Descobrimos nossa natureza eterna, habitamos o templo interior uns dos outros. Descortinamos a consciência, que jazia na ignorância, um mais amplo sentido de comunhão e comunidade a um só tempo no eterno que nos contém.

Raymond Buckland

Para mim, esse texto ressignifica o cristianismo.

Ele começa falando em “transcender-se a si mesmo”, ir além da sua atual expressão. Sabemos da deturpação histórica criada pelo entrelaçamento entre o Império Romano e o cristianismo com a fundação da Igreja Católica Apostólica Romana. E como isso foi prejudicial ao desenvolvimento do que é a verdade mais pura.

Quando Buckland diz que a cristianismo precisa se descobrir não como doutrina “partidária”, nem como uma religião que se considera melhor ou que tem a verdade, significa que precisamos passar para além dessa noção de ser o depósito da verdade. Na minha opinião, essa psicografia traz a essência do cristianismo e dos ensinamentos do Cristo.

Qual era ao maior desejo de Jesus e da sua mensagem? O amor?

Não, o amor era o maior mandamento de Jesus.

O maior desejo de Jesus está registrado pelo apóstolo que mais o amou, João, que na sua oração antes de ir para a cruz do calvário diz: “Pai, o meu maior desejo é que todos sejam um como eu e tu somos um”.

O maior desejo de Jesus era a unidade. O amor é o caminho.

Quando Buckland fala em “nos tornamos imortais uns para os outros”, lembro muito do meu avô, que faleceu em 2004. Fazia muito tempo que não desencarnava ninguém da família. Ele era uma pessoa incrível que eu e meu irmão convivemos muito, moramos juntos e dormíamos no mesmo quarto por um tempo. Foi um choque quando ele teve uma parada cardíaca, de repente, dentro de casa. Um impacto muito duro.

Mas meu avô continua morando dentro de mim. Assim como minha avó, que também já desencarnou. E o melhor deles vive em cada um da nossa família. Isso é a essência do cristianismo, do projeto de Jesus, que todos sejam um com o Pai.

Portanto, quando exerço o real poder, que é a capacidade de colaborar para que o outro também realize seu potencial, estou entregando minha maior riqueza.

Quando percebemos que habitamos uns aos outros, e que à medida que nossa história cruza a história de outras pessoas, e a ilusão da separatividade é menor, nos vemos um pouco mais unos. Quanto mais vamos rompendo essa barreira, mais cruzamos essa consciência de que um pouco de nós ficou na pessoa e um pouco dela ficou em nós.

E, para todos que estão interessados em ressignificar o cristianismo, as perguntas são:

  • O que de você está ficando no outro? E o que do outro você tem carregado?
  • O que de você habita o outro?
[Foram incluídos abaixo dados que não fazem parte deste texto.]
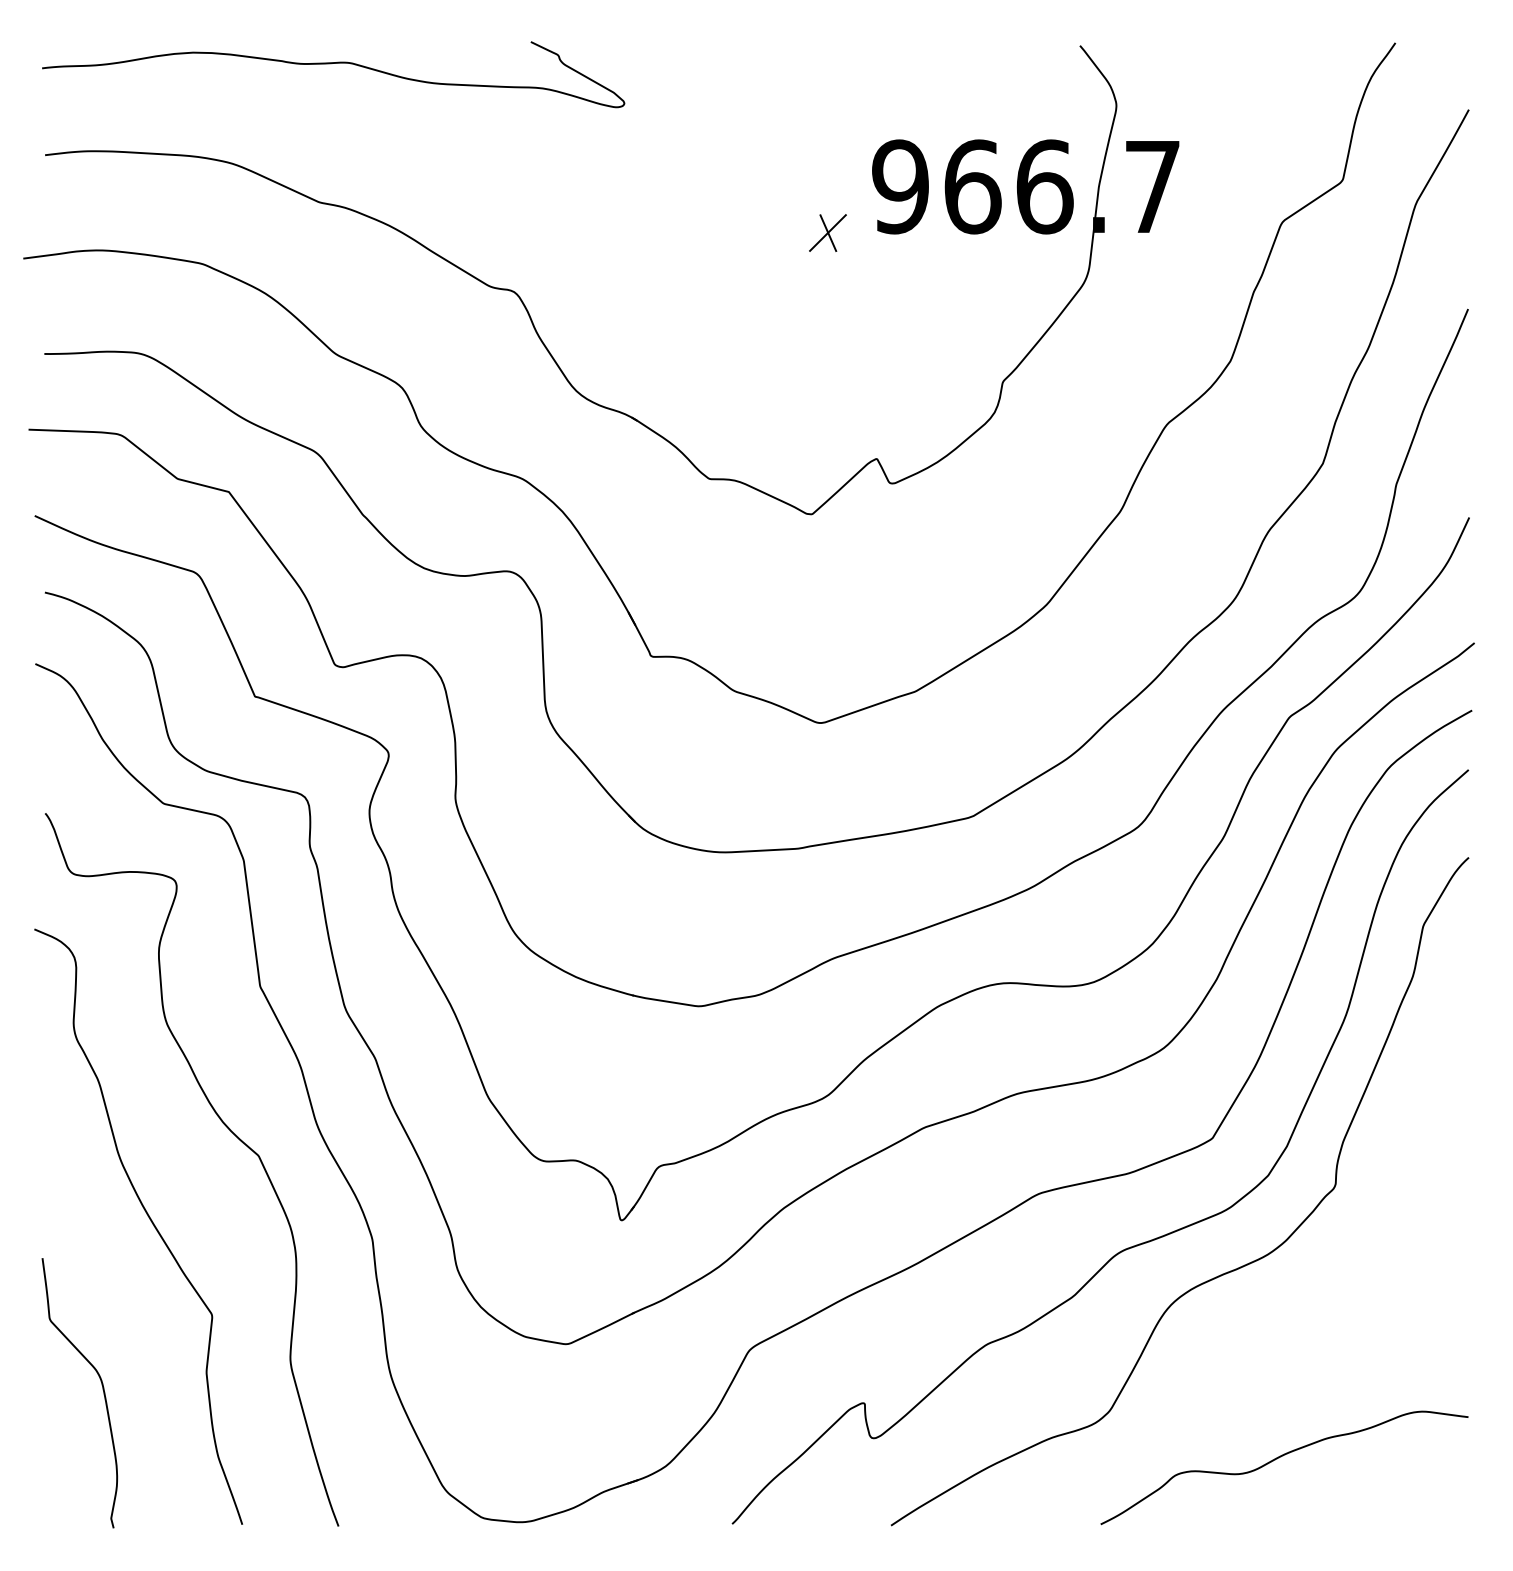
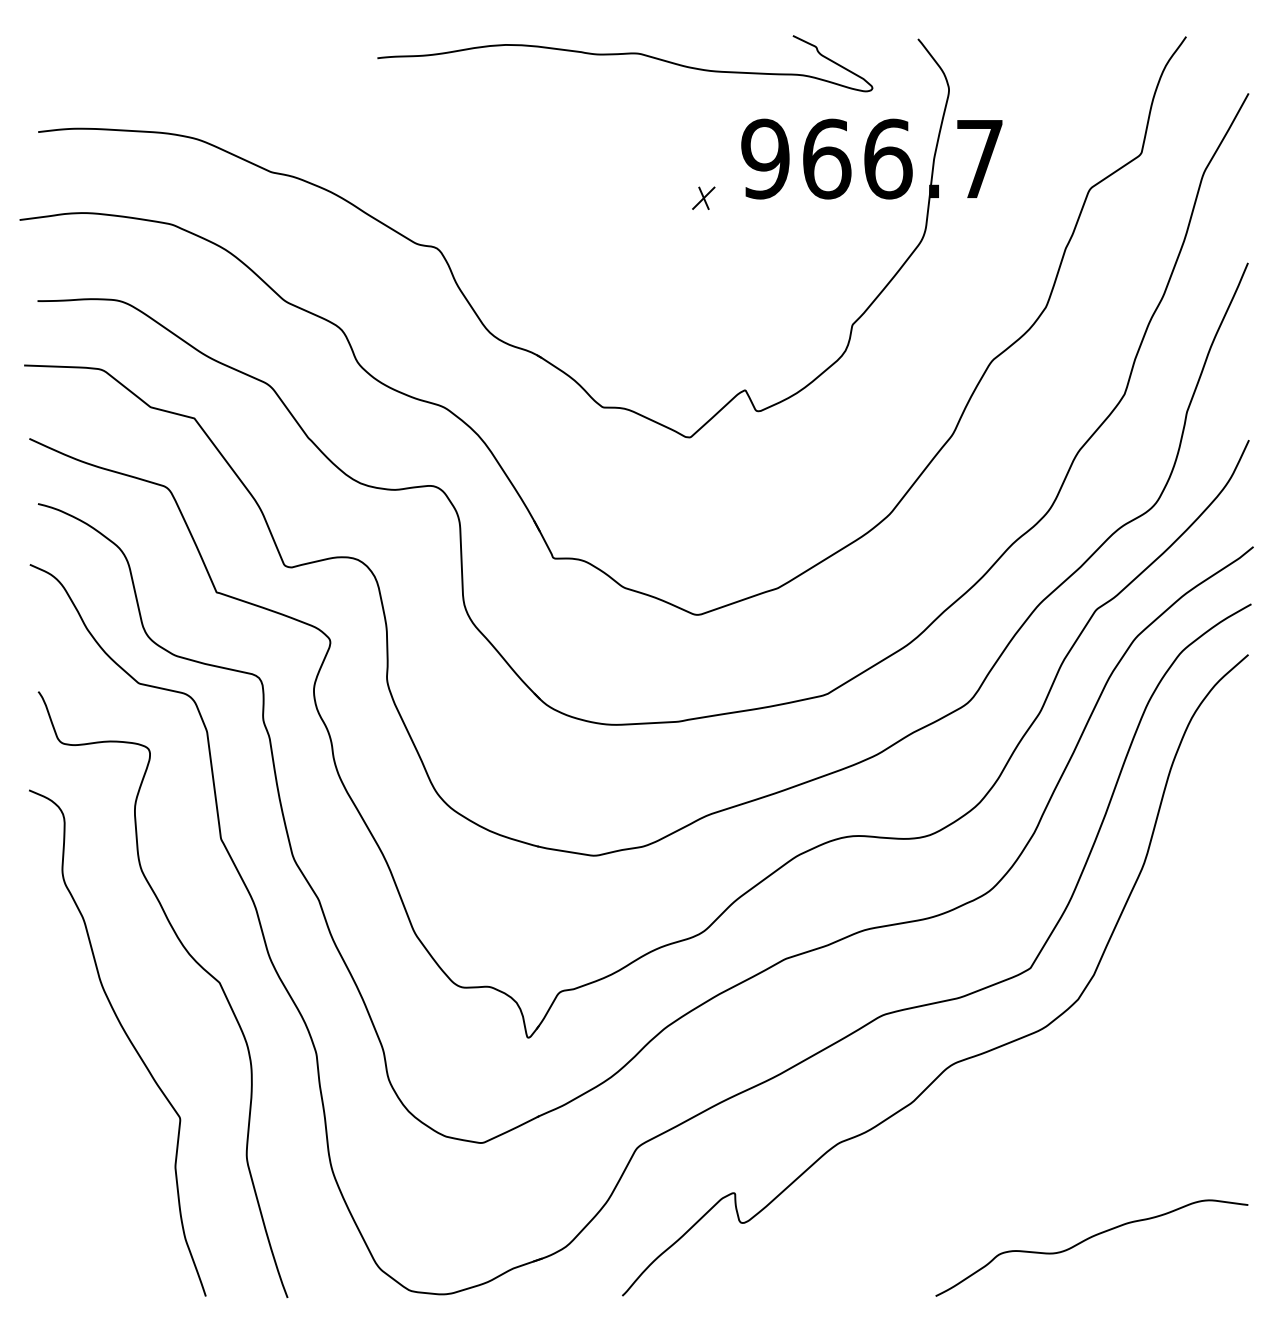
curve: (331, 64) -> (623, 55), moved
part: (827, 232) -> (703, 197), size x0.7
curve: (1213, 1277) -> (1031, 1086), removed
curve: (102, 1389) -> (86, 1181), removed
E o que de você é digno de habitar o outro?
  • O que você tem entregado ao outro quando suas vidas se cruzam nessa existência?
  • Qual tem sido seu exercício de poder? Doutrinário? Partidário? Ou de contribuição e colaboração para que o outro também evolua?
  • Quando uma vida humana toca outra vida humana, o que você está entregando para essa pessoa?

Estamos em constante descortinar do próprio limite, que parece nos definir e nos delinear.

Na medida em que avançamos a compressão sobre o que é unidade, mais percebemos que esse perímetro que nos contém e nos isola em singularidades é apenas uma arranjo da consciência, para que possamos experimentar a singularidade.

A singularidade tem a função de estabelecer um contrato para que a consciência compreenda o que é unidade. E começamos a integrar o grande mistério de que eu moro dentro do Deus que mora dentro de mim.

Abraço grande,

Sempre avanti! Che questo è lá cosa piú importante!